A child of this age can recognise different voices and whether a voice is happy, angry, frustrated, playful. To recognise the difference between a tap being turned on and a toilet flushing. The difference between a teaspoon chinking against a china cup or a knife clanging against a fork.
A child by age of 4 has a vocabulary of well over a 1000 words already. Will begin to recognise music and melody, Will already have strong likes and dislikes when it comes to music and all sound for that matter!
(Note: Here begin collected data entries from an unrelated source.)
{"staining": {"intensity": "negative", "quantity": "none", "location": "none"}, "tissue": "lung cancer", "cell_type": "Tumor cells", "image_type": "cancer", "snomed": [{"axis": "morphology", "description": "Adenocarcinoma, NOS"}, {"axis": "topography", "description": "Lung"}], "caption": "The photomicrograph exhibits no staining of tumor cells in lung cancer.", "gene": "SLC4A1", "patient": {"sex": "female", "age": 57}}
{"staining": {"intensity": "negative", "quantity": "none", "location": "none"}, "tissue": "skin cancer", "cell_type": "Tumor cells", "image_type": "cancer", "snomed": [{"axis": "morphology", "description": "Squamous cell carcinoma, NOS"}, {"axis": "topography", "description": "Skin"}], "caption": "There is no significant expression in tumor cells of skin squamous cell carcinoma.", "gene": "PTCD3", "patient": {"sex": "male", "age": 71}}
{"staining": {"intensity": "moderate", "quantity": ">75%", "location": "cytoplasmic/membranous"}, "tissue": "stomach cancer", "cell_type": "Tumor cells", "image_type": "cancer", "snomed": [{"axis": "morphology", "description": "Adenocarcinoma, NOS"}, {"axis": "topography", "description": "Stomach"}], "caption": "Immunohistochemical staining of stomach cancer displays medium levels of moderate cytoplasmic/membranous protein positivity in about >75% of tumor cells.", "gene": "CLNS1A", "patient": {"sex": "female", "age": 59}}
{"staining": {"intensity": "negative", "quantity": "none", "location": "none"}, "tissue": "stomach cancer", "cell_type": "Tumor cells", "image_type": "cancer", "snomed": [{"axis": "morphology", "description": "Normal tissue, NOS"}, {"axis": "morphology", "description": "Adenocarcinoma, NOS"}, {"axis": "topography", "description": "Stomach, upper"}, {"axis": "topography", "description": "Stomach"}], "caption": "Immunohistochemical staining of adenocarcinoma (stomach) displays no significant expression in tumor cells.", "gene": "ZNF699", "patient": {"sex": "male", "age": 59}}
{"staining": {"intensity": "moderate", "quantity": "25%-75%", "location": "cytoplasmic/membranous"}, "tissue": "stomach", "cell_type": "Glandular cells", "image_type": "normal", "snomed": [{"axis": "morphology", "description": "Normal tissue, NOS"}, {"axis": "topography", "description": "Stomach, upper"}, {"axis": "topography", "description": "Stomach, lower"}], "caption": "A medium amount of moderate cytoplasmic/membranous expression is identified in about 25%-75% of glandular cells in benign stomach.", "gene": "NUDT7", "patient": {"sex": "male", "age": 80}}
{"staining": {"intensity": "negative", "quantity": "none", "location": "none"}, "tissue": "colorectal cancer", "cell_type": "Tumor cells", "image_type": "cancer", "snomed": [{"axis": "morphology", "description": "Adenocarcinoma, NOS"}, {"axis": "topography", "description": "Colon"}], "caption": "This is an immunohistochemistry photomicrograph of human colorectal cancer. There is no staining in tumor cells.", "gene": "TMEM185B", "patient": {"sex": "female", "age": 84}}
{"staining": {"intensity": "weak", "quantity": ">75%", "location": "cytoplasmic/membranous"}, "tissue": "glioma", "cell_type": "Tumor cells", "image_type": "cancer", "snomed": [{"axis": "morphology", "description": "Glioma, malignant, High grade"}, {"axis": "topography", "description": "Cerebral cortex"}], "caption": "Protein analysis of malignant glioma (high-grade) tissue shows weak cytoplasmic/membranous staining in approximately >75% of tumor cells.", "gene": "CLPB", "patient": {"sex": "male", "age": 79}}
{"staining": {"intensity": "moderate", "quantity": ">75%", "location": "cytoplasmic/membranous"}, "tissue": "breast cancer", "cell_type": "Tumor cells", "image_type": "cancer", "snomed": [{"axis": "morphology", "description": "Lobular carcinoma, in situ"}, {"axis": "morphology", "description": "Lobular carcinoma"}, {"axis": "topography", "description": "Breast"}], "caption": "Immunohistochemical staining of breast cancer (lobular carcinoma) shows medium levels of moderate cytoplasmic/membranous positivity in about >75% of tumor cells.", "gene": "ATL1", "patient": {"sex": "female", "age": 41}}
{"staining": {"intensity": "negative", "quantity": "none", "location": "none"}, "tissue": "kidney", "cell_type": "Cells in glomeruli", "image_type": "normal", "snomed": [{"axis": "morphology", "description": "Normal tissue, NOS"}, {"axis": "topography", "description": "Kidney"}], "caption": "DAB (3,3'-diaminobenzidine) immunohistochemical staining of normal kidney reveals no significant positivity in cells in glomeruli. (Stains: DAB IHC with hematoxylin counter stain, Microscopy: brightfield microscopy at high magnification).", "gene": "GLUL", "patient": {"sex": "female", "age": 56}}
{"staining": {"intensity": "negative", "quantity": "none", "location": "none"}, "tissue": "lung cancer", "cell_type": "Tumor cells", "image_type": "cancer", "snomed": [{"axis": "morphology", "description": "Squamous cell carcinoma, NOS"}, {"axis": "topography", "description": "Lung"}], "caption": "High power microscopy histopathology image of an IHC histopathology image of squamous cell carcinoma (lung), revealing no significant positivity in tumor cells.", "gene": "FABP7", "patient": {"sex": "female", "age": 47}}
So the ability to hear, recognise and interpret sound is a crucial part of a child’s development. Hearing allows children to better comprehend the world that surrounds them. It affords them greater social interaction, learning and development. It helps them make sense of their surroundings and the way in which the world works.
It is therefore important to ensure a child is able to access this information and hearing tests play a vital role in the early detection of any problems in this area of their development.
Shortly after birth every child in the UK has a ‘newborn hearing screening test’. A way of checking on how the hearing pathway responds to sound. Usually at the age of educational reception - about 4years old - most children have a further Audiometric screening test in preparation for their time in education.
Hearing problems can arise at anytime however and so it is important for parents to be cognisant of this fact and arrange intermediate/additional tests wherever it might be appropriate.
Early detection of hearing difficulties is always preferable to the impact of delayed development. If you are concerned then please seek professional advice.